Branch hazards are caused by jump and branch instructions. Indeed, in a sequential execution without branching and without jumping, the next instruction to execute is located at the address given by PC + 4. In the case of jump instructions and for some branch instructions, the next PC is not PC + 4, but will be the result of the calculation performed in EX stage. A possible solution to this problem is to suspend the pipeline during a branch hazard, but this will negatively impact performance.

- 4.5. Besides suspending the pipeline, what can we do to resolve branch hazards?
- 4.6. How many execution hazards would there be in the MIPS code below if it were executed in a pipelined processor **without** a transfer unit? What is the type of each execution hazard? (Examine all possible instruction pairs for possible hazards).
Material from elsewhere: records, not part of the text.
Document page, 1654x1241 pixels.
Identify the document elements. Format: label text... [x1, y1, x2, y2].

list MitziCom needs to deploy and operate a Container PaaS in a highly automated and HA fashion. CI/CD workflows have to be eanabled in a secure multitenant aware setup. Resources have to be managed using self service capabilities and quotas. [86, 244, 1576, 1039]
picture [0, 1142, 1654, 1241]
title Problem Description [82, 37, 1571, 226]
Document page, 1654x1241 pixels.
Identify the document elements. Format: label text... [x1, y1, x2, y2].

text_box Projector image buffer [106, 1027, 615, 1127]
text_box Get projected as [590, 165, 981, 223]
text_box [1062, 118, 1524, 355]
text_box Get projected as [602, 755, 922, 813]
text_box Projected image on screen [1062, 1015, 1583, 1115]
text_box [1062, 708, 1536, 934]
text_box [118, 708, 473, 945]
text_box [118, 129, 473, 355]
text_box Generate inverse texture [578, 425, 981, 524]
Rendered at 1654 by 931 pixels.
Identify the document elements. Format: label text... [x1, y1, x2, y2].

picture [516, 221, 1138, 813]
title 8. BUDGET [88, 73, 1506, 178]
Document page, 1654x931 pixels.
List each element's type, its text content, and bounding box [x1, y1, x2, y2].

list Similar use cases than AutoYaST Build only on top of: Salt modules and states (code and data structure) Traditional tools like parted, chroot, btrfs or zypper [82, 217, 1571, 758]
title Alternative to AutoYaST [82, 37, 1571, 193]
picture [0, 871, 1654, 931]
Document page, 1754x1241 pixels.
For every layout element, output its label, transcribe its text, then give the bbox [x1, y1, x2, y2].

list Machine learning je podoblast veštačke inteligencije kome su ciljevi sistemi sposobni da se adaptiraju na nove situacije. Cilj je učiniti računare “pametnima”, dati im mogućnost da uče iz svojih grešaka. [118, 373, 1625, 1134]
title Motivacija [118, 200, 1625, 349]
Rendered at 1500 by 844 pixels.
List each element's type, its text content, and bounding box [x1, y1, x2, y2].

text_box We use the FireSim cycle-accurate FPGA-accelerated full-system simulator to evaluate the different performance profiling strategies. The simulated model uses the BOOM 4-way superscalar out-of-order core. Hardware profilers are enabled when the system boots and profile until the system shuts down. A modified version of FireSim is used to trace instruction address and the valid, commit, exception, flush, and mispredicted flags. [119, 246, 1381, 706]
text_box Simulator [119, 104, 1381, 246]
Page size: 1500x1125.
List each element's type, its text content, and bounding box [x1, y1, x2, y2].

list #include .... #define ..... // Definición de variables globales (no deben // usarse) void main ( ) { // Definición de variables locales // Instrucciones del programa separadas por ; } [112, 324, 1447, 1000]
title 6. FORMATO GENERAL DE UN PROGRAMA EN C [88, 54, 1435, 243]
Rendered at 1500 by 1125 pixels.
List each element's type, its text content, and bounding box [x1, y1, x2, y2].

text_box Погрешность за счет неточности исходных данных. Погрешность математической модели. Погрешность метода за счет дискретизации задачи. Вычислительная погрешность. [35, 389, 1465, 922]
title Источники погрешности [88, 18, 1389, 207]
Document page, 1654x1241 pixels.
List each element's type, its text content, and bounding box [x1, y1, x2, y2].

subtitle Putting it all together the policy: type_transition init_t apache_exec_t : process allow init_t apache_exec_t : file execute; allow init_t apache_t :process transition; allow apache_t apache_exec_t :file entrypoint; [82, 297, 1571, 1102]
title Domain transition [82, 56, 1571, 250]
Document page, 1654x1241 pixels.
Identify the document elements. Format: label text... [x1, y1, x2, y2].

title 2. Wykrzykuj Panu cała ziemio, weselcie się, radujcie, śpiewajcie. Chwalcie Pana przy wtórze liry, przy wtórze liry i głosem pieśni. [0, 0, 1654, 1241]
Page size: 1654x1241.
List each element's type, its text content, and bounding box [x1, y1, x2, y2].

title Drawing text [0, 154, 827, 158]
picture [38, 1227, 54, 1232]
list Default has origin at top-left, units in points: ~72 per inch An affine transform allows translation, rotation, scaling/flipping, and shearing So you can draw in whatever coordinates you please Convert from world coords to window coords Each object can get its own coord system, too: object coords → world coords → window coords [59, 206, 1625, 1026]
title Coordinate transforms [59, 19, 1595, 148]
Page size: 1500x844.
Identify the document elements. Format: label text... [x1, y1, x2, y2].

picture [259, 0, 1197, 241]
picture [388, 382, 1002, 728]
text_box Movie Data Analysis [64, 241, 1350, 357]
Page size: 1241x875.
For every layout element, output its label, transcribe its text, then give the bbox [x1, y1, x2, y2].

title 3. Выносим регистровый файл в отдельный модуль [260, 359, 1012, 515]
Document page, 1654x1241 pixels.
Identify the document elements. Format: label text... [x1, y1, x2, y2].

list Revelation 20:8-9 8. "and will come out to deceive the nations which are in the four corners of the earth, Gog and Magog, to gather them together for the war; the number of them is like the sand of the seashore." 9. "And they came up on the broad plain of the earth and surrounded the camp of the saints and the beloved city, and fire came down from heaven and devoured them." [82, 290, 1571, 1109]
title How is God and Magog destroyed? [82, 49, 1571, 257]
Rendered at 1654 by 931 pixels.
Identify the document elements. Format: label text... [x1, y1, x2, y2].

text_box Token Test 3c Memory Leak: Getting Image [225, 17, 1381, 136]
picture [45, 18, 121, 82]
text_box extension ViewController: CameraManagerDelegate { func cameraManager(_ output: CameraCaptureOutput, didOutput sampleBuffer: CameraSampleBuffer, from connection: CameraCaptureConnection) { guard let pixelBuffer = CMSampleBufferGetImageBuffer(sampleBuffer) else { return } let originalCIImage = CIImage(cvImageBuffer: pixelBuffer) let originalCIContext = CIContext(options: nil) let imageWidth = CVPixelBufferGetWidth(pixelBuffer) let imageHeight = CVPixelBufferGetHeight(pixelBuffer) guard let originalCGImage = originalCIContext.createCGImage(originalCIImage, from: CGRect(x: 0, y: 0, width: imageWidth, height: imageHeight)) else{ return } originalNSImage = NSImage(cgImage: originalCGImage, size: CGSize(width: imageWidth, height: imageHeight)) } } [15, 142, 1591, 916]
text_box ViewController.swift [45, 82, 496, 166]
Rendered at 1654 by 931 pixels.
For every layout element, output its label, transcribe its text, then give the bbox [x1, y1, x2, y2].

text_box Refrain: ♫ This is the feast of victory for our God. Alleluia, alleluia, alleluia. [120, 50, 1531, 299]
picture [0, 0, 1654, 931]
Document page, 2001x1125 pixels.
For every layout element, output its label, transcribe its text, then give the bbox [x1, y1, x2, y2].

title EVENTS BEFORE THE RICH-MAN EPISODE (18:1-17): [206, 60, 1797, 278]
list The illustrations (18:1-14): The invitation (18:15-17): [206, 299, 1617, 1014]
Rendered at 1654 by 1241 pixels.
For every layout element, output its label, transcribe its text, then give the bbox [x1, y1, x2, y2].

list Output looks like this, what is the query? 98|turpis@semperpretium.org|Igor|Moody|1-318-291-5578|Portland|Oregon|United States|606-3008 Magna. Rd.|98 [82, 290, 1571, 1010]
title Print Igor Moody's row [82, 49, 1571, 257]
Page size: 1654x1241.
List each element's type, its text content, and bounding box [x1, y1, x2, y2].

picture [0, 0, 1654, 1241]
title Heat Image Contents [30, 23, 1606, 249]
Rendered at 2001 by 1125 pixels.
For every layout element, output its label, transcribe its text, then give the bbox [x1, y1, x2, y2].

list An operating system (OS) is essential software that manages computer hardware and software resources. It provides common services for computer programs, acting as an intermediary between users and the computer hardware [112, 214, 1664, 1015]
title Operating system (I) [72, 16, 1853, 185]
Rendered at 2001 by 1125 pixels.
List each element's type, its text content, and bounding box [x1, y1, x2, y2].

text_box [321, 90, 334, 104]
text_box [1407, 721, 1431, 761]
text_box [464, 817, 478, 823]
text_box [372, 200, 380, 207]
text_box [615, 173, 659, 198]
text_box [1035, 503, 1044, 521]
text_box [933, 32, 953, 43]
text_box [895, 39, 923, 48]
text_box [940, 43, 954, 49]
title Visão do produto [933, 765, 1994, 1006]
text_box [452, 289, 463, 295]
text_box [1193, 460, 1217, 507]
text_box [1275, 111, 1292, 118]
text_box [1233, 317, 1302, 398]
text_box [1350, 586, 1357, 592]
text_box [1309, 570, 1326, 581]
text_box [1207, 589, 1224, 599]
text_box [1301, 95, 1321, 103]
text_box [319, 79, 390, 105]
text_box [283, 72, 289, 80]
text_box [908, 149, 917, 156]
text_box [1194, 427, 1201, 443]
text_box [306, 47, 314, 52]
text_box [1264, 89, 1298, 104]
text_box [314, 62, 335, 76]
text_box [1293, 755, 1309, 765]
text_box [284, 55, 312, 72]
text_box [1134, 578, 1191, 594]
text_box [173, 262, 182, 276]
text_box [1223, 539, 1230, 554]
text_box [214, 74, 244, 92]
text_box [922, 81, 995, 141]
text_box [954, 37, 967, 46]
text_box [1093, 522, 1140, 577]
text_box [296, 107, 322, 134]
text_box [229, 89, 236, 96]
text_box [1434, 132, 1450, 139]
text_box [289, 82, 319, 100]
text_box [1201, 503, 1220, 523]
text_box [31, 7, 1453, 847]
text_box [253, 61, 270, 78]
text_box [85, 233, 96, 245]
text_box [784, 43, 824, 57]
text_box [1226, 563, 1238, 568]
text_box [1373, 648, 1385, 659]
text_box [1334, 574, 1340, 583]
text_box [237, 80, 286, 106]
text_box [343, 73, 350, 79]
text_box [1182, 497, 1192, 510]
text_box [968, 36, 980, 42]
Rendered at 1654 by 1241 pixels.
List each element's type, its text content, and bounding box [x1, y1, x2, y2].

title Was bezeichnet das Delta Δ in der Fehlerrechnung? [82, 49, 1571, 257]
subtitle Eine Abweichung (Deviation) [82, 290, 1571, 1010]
How many times should the pipeline be paused to resolve possible data hazards? What about branch hazards?

| Cycles<br>Instructions | C1 | C2 | C3 | C4  | C5  | C6  | C7  | C8  | C9 |
|------------------------|----|----|----|-----|-----|-----|-----|-----|----|
| 1. sub \$t1, \$s0, 1   | IF | ID | EX | MEM | WB  |     |     |     |    |
| 2. or \$s0, \$t0, \$t1 |    | IF | ID | EX  | MEM | WB  |     |     |    |
| 3. sw \$s1, 100(\$s0)  |    |    | IF | ID  | EX  | MEM | WB  |     |    |
| 4. beq \$s0, \$s2, L1  |    |    |    | IF  | ID  | EX  | MEM | WB  |    |
| 5. add \$t2, \$0, \$0  |    |    |    |     | IF  | ID  | EX  | MEM | WB |